North Korea has declined an invitation by South Korean Catholics to participate in a Mass to be celebrated by Pope Francis at the end of his five-day visit.
Francis is scheduled to celebrate a Mass for peace and reconciliation Aug. 18 on the Korean Peninsula at Myeong-dong Cathedral in central Seoul. Catholic church officials in Seoul extended several requests to Pyongyang to send a delegation of believers to attend the event.
According to several South Korean church officials, North Korea declined, saying they "found it regrettable" that the South had requested its attendance at a Mass praying for peace on the Korean Peninsula at a time of continued tension between the two nations, most recently stemming from recent joint U.S. and South Korean military exercises.
The North Koreans also cited sanctions imposed on North Korea by Seoul in 2010. Those sanctions halted most inter-Korean commercial ventures.
Those sanctions, in turn, were put in place after it was found a South Korean warship had been sunk by a North Korean torpedo. The incident killed 46 sailors.

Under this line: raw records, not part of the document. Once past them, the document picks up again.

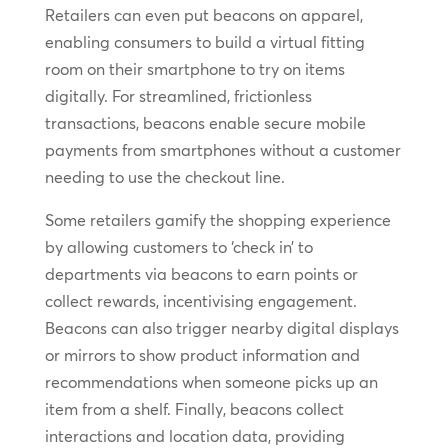
Retailers can even put beacons on apparel,
enabling consumers to build a virtual fitting
room on their smartphone to try on items
digitally. For streamlined, frictionless
transactions, beacons enable secure mobile
payments from smartphones without a customer
needing to use the checkout line.
Some retailers gamify the shopping experience
by allowing customers to ‘check in’ to
departments via beacons to earn points or
collect rewards, incentivising engagement.
Beacons can also trigger nearby digital displays
or mirrors to show product information and
recommendations when someone picks up an
item from a shelf. Finally, beacons collect
interactions and location data, providing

According to Agence France-Presse, the North Korean Catholics Association expressed in a letter to the South Korean Catholic Bishops' Conference it would be difficult to accept an invitation to the Mass, as it would coincide with the launch of an annual military drill held jointly by Seoul and Washington.
Meanwhile, the preparatory committee for the papal visit said Wednesday that Pope Francis will meet with families of the victims of the April 16 Sewol ferry tragedy.
He is also expected to wear a hanbok, a traditional Korean garment, at a beatification ceremony of 124 Korean martyrs on Aug. 16 in Gwanghwamun, central Seoul. The 77-year-old bishop of Rome is visiting Korea on his first trip to Asia since he took over the papacy in March 2013.